The problem is not the politics of the writers on the slate. The problem is the slate.

When the Sad Puppies sought suggestions for the slate, 41 people "nominated" (among other things) 35 books. 4 books got 3 nominations each, 4 got 2 nominations each, the other 27 got 1 nomination each. This is what normal nominations look like--even among a group selected for common tastes in SFF, the most popular books were getting less than 10% of the nominations. Among the final nominations (the top 50 or so of which are released every year after the voting) a runaway favorite like Ancillary Justice last year will get 15% or so, of the nominations.

Curating that to a list of 5 books to vote for raises your group's nomination rate roughly 10-fold, which is why 17% of the nominators could lock up 90% of the ballot.

In the process they left books off their slate that they would have loved (and their leaders admitted later they would have added to the slate had they known about them.) Those books got locked out of the nominations.

Slates hurt every non-slate work, including those the slate makers would have loved, but didn't know about.
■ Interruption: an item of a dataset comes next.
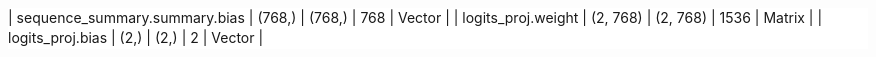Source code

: | sequence_summary.summary.bias | (768,) | (768,) | 768 | Vector |
| logits_proj.weight | (2, 768) | (2, 768) | 1536 | Matrix |
| logits_proj.bias | (2,) | (2,) | 2 | Vector |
This is why "a liberal slate" is no answer to the problem.

Some of the writers on the Puppy slate(s) are liberal. Doesn't matter. Slates are so brutally destructive to the nominating process that I don't feel I can tolerate them no matter who benefits from the unfair advantage they give. I will be voting No Award above everything that came in via slate, no matter how good it is. If there are really good writers in there somewhere, perhaps I can vote for them with an undivided heart in some more auspicious, slateless, future year.

John Seavey said...

I did read that, "Anonymous" (if that is your real name). Why do you think I made a post about how every damn thing Correia says is a lie, obfuscation, dodge, or bad-faith argument? I'm happy to leave that link here, because every damn thing he says is either an equivocation, an attempt to duck genuine criticisms of his terrible plan, a misleading statement, or just a flat-out bald-faced lie. And as I said...we're all writers and readers of literature. We can all smell BS when it stinks.